By that moment, Tony was in full - flood - Bruce Wayne mode again. He was buzzing all over the yard, in his wildest state yet. I was just starting to tell Alysse about it, when it dawned on me that the branch Tony had just flailed onto was half the height of the garden wall. I had noticed his excitement, but hadn't conceptualized his literal escape. This was it, the climax; as if I'd been watching a film for the passed six days, and this was what everything had been leading up to. I got Jordan's attention, and quickly told Alysse that Tony was on his escape route.

The garden wall is about seven feet tall, and the branch he jumped to first, was roughly waist height. Once there, it seemed as if he paused, long enough to get our attention, long enough to let out a "chirp, chirp, chirp-chirp-chirp," as if to say, "this is what they don't show you in the trailers," like, "enjoy this," and, "remember it forever."
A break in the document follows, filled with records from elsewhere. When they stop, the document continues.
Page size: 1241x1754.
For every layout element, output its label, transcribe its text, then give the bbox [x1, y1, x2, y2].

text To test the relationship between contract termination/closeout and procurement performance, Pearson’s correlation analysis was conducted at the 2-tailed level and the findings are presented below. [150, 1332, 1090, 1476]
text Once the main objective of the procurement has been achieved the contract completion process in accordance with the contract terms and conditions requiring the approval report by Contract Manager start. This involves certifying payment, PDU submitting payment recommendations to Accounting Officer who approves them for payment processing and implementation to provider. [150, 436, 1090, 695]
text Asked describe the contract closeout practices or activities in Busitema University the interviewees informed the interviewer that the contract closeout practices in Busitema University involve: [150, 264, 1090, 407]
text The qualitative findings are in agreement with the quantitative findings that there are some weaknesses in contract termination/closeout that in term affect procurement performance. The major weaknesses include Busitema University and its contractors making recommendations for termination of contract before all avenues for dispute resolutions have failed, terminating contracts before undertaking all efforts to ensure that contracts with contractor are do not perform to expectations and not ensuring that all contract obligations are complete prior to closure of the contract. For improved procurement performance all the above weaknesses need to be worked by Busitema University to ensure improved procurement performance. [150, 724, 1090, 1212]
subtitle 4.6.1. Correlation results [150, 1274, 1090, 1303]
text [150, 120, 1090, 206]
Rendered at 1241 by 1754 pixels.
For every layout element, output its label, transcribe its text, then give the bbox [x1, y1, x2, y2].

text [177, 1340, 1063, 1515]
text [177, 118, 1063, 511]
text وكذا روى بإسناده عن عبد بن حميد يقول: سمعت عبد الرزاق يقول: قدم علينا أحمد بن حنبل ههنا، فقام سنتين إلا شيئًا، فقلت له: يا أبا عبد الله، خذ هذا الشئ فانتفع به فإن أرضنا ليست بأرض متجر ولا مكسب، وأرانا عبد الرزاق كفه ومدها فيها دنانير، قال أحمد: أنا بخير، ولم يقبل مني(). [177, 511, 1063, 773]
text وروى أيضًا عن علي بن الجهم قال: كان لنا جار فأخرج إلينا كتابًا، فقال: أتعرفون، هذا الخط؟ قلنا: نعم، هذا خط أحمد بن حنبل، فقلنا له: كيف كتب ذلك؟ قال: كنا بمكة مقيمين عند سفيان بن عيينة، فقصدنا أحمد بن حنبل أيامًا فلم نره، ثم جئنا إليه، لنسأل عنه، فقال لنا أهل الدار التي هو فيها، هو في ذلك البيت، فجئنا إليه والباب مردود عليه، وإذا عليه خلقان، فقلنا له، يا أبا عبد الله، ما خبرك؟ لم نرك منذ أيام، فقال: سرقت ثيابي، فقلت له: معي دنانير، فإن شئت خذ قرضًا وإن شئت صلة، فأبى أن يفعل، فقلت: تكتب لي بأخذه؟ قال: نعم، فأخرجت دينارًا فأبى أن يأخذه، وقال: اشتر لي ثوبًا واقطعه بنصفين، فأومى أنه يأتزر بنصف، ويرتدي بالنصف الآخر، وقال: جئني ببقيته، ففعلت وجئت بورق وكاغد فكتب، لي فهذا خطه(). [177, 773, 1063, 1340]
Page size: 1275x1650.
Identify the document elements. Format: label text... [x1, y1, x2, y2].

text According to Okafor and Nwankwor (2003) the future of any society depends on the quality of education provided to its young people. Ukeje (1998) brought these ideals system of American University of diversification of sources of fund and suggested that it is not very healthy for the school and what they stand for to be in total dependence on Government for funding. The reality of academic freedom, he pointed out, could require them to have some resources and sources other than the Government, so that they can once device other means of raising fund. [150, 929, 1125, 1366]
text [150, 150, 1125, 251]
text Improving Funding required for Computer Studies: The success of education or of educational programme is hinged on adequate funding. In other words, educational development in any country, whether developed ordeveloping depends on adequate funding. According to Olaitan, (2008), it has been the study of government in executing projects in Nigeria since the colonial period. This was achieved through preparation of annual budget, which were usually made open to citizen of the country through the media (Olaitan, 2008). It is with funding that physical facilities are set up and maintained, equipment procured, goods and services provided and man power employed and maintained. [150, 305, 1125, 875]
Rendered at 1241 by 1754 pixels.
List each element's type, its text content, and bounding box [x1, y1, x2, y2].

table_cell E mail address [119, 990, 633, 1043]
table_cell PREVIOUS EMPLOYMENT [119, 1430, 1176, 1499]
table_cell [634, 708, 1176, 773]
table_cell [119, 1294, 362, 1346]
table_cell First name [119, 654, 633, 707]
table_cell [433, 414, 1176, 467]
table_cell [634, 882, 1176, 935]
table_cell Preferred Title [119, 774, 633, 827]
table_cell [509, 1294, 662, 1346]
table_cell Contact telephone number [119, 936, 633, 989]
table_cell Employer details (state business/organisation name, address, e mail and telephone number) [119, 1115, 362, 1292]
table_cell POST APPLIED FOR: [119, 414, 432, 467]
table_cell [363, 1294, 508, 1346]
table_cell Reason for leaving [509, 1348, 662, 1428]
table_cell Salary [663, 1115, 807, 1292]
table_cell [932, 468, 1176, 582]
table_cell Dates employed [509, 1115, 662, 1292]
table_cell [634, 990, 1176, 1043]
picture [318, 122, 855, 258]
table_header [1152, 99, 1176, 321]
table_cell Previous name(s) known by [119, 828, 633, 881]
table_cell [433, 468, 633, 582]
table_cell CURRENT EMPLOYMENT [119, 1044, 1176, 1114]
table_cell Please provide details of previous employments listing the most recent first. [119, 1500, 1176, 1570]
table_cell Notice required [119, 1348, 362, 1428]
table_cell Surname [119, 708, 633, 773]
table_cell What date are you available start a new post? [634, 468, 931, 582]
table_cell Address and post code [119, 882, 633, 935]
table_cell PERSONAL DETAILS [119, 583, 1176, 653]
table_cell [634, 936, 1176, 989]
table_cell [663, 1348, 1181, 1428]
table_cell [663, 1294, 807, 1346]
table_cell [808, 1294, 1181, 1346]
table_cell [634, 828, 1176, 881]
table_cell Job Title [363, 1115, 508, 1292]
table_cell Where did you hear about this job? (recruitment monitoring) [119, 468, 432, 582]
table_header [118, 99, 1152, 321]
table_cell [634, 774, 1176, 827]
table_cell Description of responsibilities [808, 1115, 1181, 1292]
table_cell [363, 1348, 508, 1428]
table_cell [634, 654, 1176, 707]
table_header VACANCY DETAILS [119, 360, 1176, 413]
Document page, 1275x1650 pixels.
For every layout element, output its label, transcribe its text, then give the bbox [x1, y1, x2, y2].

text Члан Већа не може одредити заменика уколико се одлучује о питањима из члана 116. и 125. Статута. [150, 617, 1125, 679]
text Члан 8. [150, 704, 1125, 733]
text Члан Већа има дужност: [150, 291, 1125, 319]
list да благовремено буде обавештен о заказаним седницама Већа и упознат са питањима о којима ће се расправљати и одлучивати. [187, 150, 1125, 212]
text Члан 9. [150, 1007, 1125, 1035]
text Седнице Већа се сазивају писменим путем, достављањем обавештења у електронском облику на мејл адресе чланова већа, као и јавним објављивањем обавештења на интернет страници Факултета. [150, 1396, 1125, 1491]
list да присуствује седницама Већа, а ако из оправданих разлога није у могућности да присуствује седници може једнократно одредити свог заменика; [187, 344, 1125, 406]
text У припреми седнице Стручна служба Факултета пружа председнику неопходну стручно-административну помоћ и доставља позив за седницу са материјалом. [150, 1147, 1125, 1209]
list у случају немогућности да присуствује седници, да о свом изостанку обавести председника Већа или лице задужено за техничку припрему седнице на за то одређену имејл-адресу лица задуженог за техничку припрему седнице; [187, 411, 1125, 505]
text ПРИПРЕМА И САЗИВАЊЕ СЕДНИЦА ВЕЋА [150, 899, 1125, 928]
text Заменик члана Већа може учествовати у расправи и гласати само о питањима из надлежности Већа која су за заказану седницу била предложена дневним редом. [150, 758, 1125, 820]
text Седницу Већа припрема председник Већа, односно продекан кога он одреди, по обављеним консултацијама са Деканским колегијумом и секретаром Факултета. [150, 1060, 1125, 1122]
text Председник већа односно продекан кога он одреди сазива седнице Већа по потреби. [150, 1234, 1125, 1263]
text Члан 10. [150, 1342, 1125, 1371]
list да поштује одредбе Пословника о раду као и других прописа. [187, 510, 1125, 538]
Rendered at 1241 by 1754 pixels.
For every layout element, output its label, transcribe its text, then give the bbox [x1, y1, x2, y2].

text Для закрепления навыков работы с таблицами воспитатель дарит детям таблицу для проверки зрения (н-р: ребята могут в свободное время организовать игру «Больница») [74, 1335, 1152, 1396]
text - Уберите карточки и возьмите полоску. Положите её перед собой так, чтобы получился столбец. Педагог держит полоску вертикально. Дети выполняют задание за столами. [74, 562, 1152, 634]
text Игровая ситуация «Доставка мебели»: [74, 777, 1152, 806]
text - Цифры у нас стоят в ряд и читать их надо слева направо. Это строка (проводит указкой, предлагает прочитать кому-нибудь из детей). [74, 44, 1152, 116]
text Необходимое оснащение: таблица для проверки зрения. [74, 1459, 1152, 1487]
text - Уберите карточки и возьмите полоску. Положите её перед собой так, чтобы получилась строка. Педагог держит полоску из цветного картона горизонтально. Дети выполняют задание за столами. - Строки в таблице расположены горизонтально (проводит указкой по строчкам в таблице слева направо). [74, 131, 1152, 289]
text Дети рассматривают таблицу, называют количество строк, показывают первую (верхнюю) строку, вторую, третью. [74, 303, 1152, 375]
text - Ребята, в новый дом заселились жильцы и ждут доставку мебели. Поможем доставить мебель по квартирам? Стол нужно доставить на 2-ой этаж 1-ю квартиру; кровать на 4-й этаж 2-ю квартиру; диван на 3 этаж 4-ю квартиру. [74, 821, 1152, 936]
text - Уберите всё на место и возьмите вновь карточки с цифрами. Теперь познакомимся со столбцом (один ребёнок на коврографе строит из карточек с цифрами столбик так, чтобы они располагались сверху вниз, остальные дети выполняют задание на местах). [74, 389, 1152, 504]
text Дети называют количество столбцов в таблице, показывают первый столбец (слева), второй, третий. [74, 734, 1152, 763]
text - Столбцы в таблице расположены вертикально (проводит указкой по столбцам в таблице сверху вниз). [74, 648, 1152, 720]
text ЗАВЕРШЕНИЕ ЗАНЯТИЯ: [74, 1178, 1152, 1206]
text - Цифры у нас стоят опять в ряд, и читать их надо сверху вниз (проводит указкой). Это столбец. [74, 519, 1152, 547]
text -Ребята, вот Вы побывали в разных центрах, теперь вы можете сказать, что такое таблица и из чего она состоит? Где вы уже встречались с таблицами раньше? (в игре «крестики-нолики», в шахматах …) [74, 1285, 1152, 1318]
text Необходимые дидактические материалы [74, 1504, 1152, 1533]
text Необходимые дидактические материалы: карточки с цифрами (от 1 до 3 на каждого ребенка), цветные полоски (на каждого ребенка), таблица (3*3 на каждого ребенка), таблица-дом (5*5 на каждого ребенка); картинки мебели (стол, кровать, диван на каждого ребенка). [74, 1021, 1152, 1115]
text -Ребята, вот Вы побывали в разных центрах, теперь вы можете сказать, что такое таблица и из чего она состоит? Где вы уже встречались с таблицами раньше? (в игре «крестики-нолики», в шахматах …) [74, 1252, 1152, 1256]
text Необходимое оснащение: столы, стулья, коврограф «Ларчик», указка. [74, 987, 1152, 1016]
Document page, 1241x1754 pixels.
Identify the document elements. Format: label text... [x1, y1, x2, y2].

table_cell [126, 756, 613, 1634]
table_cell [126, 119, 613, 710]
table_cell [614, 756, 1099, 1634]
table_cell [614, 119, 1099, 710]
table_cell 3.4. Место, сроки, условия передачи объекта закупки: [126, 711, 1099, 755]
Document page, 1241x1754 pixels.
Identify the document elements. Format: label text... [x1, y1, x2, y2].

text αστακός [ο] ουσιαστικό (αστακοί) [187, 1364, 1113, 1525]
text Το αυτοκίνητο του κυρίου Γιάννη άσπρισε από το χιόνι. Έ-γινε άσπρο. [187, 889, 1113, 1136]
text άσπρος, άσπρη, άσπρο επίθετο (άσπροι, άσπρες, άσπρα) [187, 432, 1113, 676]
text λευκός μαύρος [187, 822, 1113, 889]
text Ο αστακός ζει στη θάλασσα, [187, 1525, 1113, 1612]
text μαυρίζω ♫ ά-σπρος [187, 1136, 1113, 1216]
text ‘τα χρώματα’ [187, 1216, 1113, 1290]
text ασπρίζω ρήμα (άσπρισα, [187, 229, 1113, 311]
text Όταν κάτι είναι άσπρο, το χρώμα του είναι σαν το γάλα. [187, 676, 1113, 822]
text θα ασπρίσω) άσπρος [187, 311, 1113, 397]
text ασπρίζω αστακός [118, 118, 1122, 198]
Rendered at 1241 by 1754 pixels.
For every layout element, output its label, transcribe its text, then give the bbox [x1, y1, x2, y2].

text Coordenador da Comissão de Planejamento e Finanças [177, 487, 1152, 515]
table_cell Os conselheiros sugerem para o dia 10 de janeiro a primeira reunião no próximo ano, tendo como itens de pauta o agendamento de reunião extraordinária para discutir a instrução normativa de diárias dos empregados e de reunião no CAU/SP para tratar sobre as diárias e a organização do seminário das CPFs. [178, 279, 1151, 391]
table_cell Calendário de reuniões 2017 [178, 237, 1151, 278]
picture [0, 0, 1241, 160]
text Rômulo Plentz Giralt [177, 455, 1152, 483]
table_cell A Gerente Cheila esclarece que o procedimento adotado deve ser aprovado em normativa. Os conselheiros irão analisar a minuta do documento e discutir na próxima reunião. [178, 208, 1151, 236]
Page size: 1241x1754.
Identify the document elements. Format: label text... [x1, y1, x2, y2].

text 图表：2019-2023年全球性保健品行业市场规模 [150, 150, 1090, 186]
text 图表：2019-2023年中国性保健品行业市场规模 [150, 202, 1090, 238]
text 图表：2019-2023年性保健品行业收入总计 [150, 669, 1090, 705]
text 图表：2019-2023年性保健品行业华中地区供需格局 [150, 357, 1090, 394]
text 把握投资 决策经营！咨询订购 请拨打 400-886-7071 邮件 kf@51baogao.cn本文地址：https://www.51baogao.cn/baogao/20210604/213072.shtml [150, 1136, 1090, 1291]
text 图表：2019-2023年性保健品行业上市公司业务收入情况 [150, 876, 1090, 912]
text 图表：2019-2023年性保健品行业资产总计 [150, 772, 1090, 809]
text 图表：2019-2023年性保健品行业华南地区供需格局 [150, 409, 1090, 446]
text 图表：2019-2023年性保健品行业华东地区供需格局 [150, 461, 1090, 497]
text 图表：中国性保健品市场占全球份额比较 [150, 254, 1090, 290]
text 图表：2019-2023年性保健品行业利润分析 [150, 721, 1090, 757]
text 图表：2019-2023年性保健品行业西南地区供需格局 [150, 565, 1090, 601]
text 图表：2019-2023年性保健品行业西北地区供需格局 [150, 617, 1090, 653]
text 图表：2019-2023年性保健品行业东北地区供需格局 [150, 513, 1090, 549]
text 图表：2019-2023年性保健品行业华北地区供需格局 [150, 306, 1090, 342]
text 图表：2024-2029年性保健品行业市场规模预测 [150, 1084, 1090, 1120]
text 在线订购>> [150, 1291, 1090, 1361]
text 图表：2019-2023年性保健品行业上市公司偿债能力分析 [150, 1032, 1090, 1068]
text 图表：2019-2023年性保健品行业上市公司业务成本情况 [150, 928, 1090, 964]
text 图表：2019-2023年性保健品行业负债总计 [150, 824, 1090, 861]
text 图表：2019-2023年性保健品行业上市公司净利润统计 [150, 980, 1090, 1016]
The gap he cleared on his second leap, was about two feet higher and six feet away. He made it in slow motion, likely flashing back to moments of his childhood, then reality, then moments of his crash, then reality; all mid-flight. When he landed, I stood up. I yelled to Jordan that this was really happening, and we watched Tony make the few small leaps up the next several branches, to the top of the garden wall. I texted Alysse, "Tony is on the wall," with probably seven exclamation points.

Tony only looked forward, and with a few chirps, leapt into the branches of the tree inside the neighbors yard and disappeared behind the wall. He would want me to do the same, and I understood that. We were buddies.